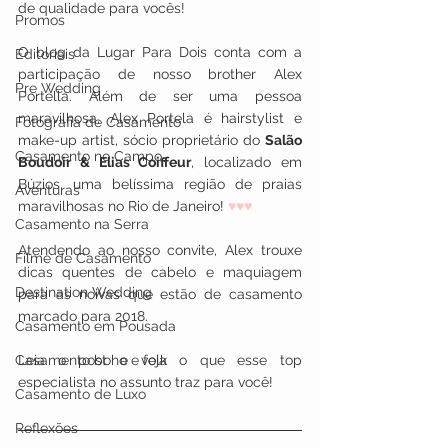
de qualidade para vocês!
Promos
O blog da Lugar Para Dois conta com a 
Editoriais
participação de nosso brother Alex 
Pre Wedding
Portella. Além de ser uma pessoa 
maravilhosa, Alex Portela é hairstylist e 
Fotografia de Casamento
make-up artist, sócio proprietário do 
Salão 
Casamento no Campo
Boudoir & Elias Coiffeur
, localizado em 
Búzios, uma belíssima região de praias 
Aventuras
maravilhosas no Rio de Janeiro! 
♥♥♥
Casamento na Serra
Atendendo ao nosso convite, Alex trouxe 
Filme de Casamento
dicas quentes de cabelo e maquiagem 
Destination Wedding
para as noivas que estão de casamento 
marcado para 2018.
Casamento em Pousada
Casamento boho e folk
Leia o post e veja o que esse top 
especialista no assunto traz para você!
Casamento de Luxo
Reflexões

:: WHAT IS NEEDED ::
Only lines containing the string "nosso" are needed. Pull each of them out of the records above.

:: TASK RESULT ::
participação de nosso brother Alex 
Atendendo ao nosso convite, Alex trouxe 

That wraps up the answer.